August 16, 2012
On August 9, USDA Deputy Secretary Kathleen Merrigan announced Ohio as the first state to receive approval for the interstate shipment of state-inspected meat and poultry products under a cooperative federal-state inspection program created by the 2008 Farm Bill. Prior to establishment of this Cooperative Interstate Shipment Program, state-inspected meat and poultry products could not be sold across state lines. This prohibition is particularly burdensome for smaller scale, independent livestock and poultry farmers and ranchers, as many of these producers do not farm near small-scale federally inspected plants. They are often shut out of the large-scale federally inspected plants controlled by vertically integrated corporations which require production contracts with farmers, or are shut out of the large plants because the farmers deliver relatively small numbers of livestock or poultry for processing. The Cooperative Interstate Shipment Program offers small-scale meat and poultry processors serving these farmers increased access to markets that may be nearby but are across state lines.
Currently, twenty-five states have state inspection programs for both meat and poultry products and an additional two states have state inspection programs only for meat products. Under the 2008 Farm Bill, states with state inspection programs may enter into a cooperative agreement with USDA that allows selected small, state-inspected businesses with 25 or fewer employees to sell meat or poultry products across state lines. Meat or poultry products produced in establishments selected for the cooperative program are subject to the same regulatory sampling requirements as those established in the federal inspection program. In addition, USDA designates a federal employee as a state coordinator to oversee training and inspection activities of state agency personnel and to assure that meat and poultry plants participating in the cooperative program are in full compliance with the Federal Meat Inspection Act and Poultry Products Inspection Act.

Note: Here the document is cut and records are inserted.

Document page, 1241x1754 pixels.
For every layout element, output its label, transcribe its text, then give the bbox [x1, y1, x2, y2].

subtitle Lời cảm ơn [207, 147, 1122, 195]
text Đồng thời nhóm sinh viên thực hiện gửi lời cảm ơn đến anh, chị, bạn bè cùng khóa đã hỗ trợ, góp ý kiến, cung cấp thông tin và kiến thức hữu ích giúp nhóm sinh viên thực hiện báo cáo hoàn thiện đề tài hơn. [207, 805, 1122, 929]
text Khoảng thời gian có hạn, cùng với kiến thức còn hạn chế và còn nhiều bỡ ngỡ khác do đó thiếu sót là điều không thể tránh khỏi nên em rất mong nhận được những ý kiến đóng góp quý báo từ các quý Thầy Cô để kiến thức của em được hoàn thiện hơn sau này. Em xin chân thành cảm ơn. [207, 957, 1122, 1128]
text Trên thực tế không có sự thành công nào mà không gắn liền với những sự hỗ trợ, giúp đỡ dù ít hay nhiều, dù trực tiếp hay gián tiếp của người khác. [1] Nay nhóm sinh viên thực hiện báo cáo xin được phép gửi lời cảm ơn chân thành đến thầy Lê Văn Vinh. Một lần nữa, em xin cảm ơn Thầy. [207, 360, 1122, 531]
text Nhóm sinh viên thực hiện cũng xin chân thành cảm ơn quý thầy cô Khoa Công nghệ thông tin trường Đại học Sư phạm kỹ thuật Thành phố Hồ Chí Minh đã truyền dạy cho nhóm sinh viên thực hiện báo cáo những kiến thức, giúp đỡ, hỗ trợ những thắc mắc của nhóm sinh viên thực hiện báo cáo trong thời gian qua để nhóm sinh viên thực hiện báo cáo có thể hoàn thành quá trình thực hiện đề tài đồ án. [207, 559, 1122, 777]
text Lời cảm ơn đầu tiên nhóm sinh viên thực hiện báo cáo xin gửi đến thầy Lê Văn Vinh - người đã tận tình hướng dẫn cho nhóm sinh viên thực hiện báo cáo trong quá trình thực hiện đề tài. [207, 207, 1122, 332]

The regulations implementing the 2008 Farm Bill cooperative program were finalized in 2011 and it has taken a year for the first state to receive approval for interstate shipments of meat products under the cooperative program. In its announcement of the approval of Ohio’s Cooperative Interstate Shipment Program, USDA also disclosed that it will soon publish a directive detailing how other states and small businesses can join the Program. Deputy Secretary Merrigan noted in a teleconference that Wisconsin, Indiana, and North Dakota are currently seeking approval to participate in the Cooperative Interstate Shipment Program.
NSAC supported the inclusion of the Program in the 2008 Farm Bill and hopes that the USDA directive can provide a clear process for more states to participate in order to provide farmers and ranchers more local markets for safe and wholesome meat and poultry products. In addition, NSAC supports a provision included in the Farm Bill approved by the House Agriculture Committee in July, that would require USDA to make recommendations on steps that need to be taken to better serve small and very small meat and poultry processing facilities with 25 or fewer employees and to improve user access to information on the meat and poultry label approval process. This provision was in an amendment to the House Farm Bill, sponsored by Representative Chellie Pingree, that addresses a major current roadblock to increased marketing for sustainable livestock and poultry products. The provision is not included in the version of the Farm Bill approved by the Senate.